Thursday, November 08, 2012

How Dogs Communicate

I once knew a schnauzer named Charles
who told lies.
There are those who scoff at the thought that dogs communicate with humans, but these people either do not own a dog or else are blind, deaf, dumb, and stupid.  Our dog Zoe, for example, groans with pleasure, whines when there is something she wants - usually attention - and even has different barks for different occasions.

She has a start-up bark, kind of a soft woof, that flaps the skin of her lips.  This is a soft warning bark, telling whatever noise she hears, "I'm going to start barking in earnest if you don't quit that."  Then there is her full-blown bark which can make an empty cup clear the coffee table by a good quarter inch.  She has a special bark for dreaming; it's as soft as her warning bark but higher-pitched, a frequency to which dream-squirrels and dream-rabbits are especially responsive.

Sometimes in her sleep, she makes the damnedest noise that I can't reproduce here, except that it's a multipart, "Rowr-rowr-rowr-rowr," in falling notes, somewhere between a howl and a song.  Before going to sleep, after she's turned around three times on her bed and lay down, she will often express a sigh of wistful fatigue as if to say, "So.  Another day done.  Some joy, some pain.  Some barks, some wags.  Ah, well."
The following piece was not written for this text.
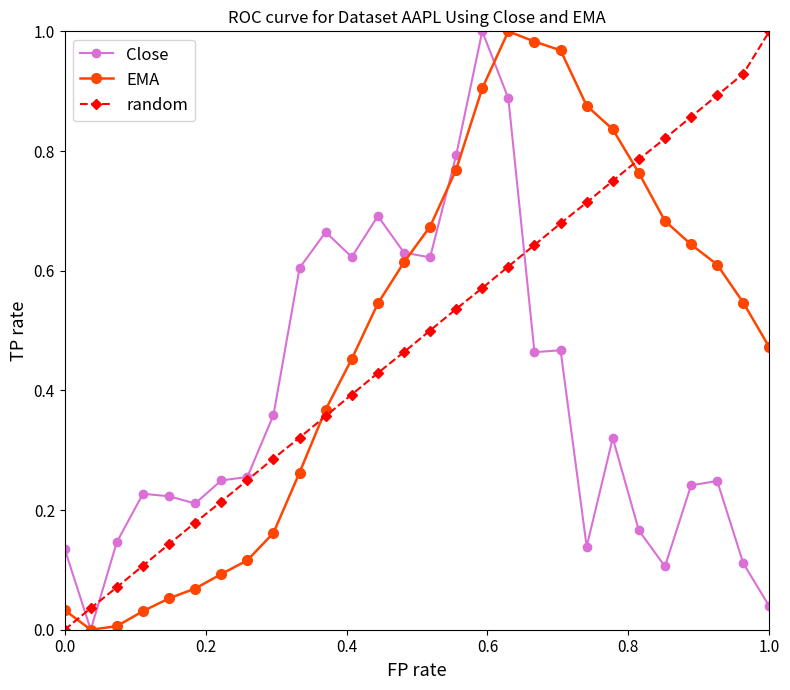

True or false: EMA and random cross at least once.

True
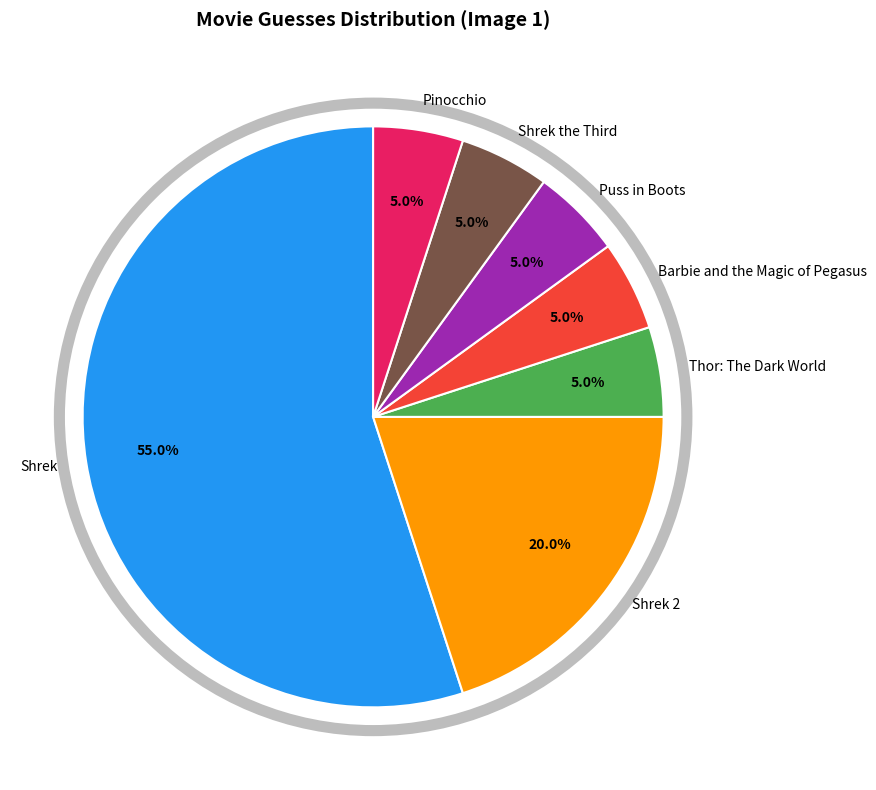

What is the largest slice in the pie chart?

Shrek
Back on the topic of barks, she also has a bark to be let in the house.  If she feels she's been outside long enough, she'll stand at the back door and bark until someone opens it.  She pretends to be barking at something in the yard, but she's not fooling anybody.
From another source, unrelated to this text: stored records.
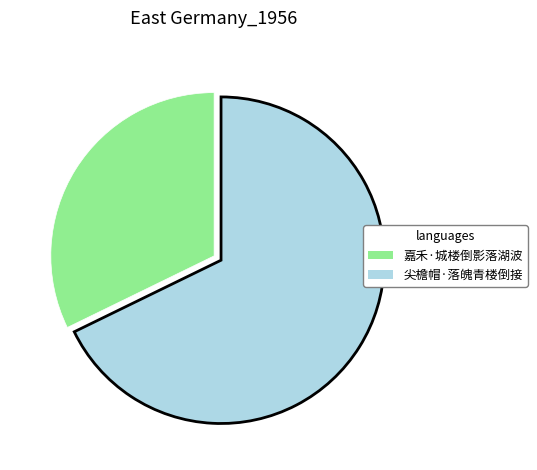

How many segments does this pie chart have?

2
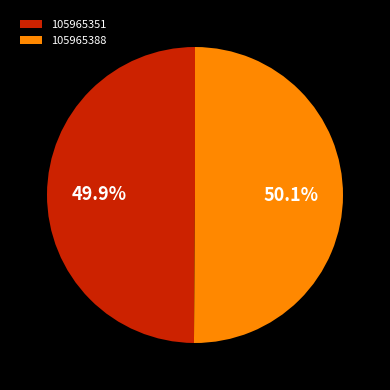

How many slices are in this pie chart?

2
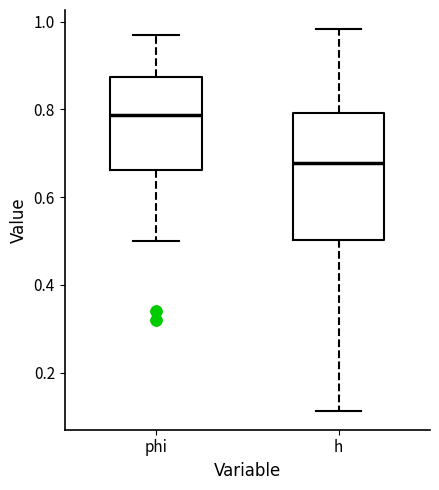

Where does the lower whisker of the box for phi end on the y-axis? The values are not printed on the chart, so give them approximately, as read against the axis.

0.50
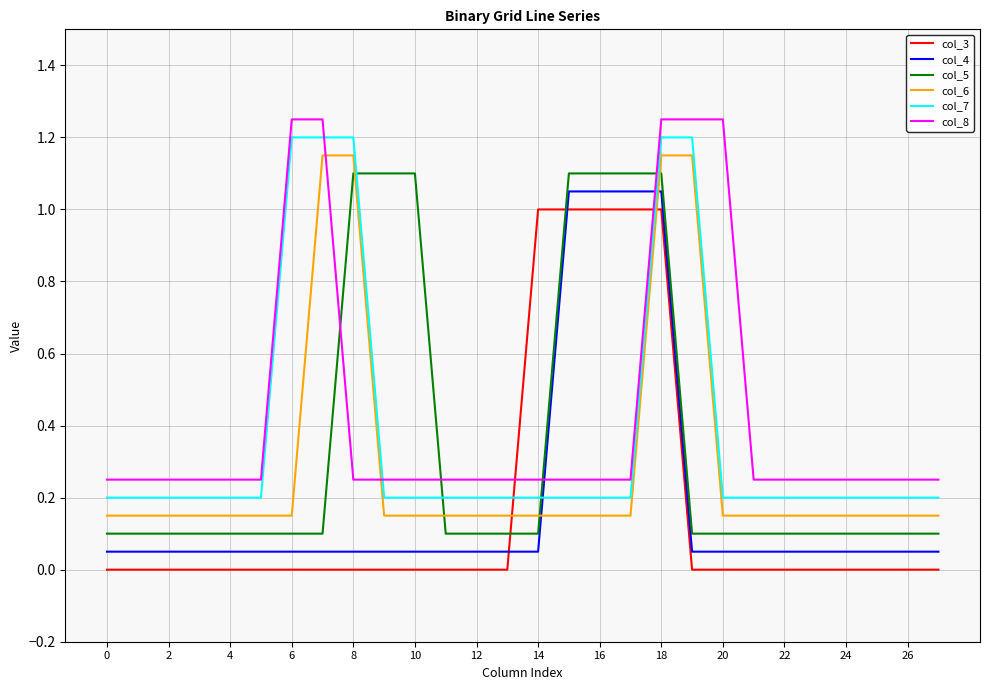

True or false: col_3 and col_8 cross at least once.

True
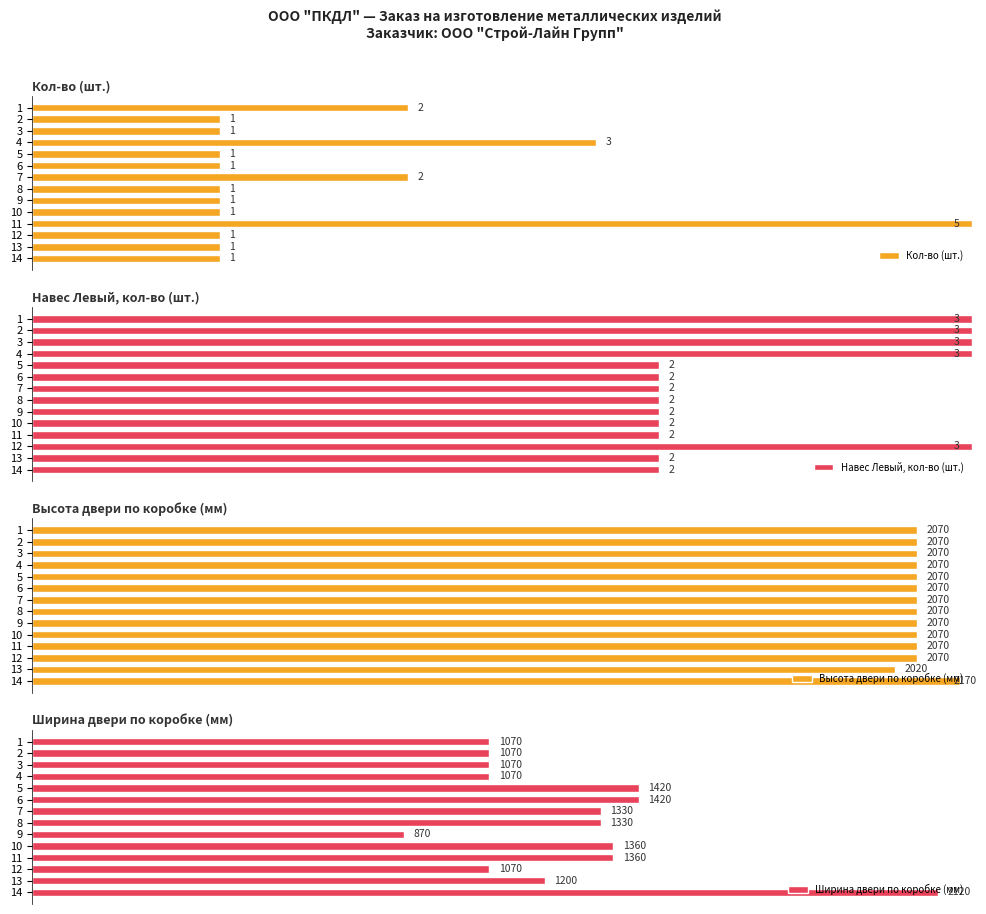

How many bars are there in each group?

4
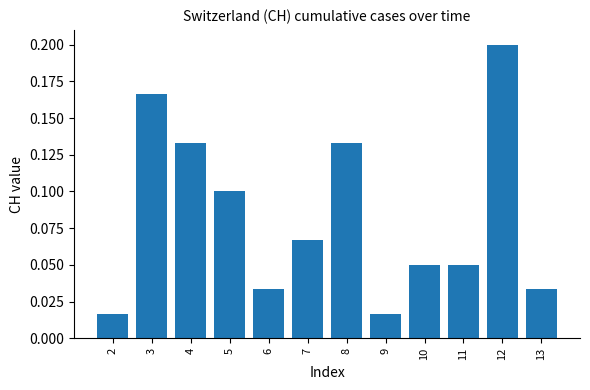

Which category has the highest value across all series?

12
As communicative as Zoe is, she still isn't up to par with a schnauzer I knew as a kid who could tell lies.  If someone's cat stayed over for the night, Charles the Dog would take a dump under cover of darkness in some conspicuous place.  The next morning, he would feign astonishment at seeing it there, go over and sniff it eagerly, as if it had proceeded from some unknown anus.

"Look at this, Mrs Martin!" (He always called my mother "Mrs Martin.)  "Someone has dumped here right in the open!  Who could it have been?  It wasn't me, and it certainly wasn't me..." while the unsuspecting cat, too ignorant to realize she was being framed, looked on uncomprehending.  Fortunately for the scales of justice, and what Charles for all his cunning did not guess, even the least trained forensics specialist can spot at fifty paces the difference in caliber between a cat's feces and a dog's.

As Charles the Dog got older, he became very infirm and unsteady on his legs, the result of having been attacked by a Great Dane.  (In retrospect, I see Charles was partly at fault.  He had said the most shocking things about the Great Dane's mother.)  He was prone to lose his balance on linoleum floors and had to be carried from the carpeted living room to the back door so he could go out and pee.  One morning, however, my mother found Charles in the middle of the kitchen floor. Caught in the act, red-pawed as it were, crossing it under his own steam without evident difficulty, indicating he'd been perfectly capable of walking on linoleum for some time, but was milking the situation for the pasha-like luxury of being carried to his destination.  It took only a moment for Charles to decide what to do.  He began to whine and walk backward.  "Oh, my goodness!  I'm right in the middle of the floor!  Help!  How did I get here!  I can't even walk on linoleum!"

And in spite of this, there are some who claim dogs cannot communicate.  The scoffers.